During the discovery process in the case of Toni M. Morrison’s personal-injury lawsuit against Walmart, the company argued that she had to provide a written report from her treating physician, Dr. Daniel Mulconrey, under Federal Rule of Civil Procedure 26(a)(2)(B). The court stated that the report was required because Morrison intended to ask the doctor for expert testimony about three operations performed by other doctors, in addition to testifying about the medical treatment that he did provide.

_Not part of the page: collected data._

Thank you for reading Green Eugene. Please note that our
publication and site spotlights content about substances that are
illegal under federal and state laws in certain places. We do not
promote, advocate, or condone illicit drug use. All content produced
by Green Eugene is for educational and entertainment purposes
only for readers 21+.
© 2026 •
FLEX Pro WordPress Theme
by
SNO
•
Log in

Walmart’s motion to compel relied on the case of Meyers v. National Railroad Passenger Corp., 619 F.3d 729 (7th Cir. 2010), which held that “a treating physician who has offered to provide expert testimony as to the cause of the plaintiff’s injury, but who did not make that determination in the course of providing treatment, should be deemed to be one ‘retained or especially employed to provide expert testimony in the case,’ and thus is required to submit an expert report in accordance with Rule 26(a)(2).”
The magistrate judge in the federal court in the Central District of Illinois, Magistrate Judge Jonathan E. Hawley, explained that under “the plain language” of Rule 26(a)(2) – as amended a few months after the 7th Circuit decided Meyers – “Dr. Mulconrey is not a retained expert and does not have to comply with the reporting requirements of [S]ubsection (a)(2)(B).”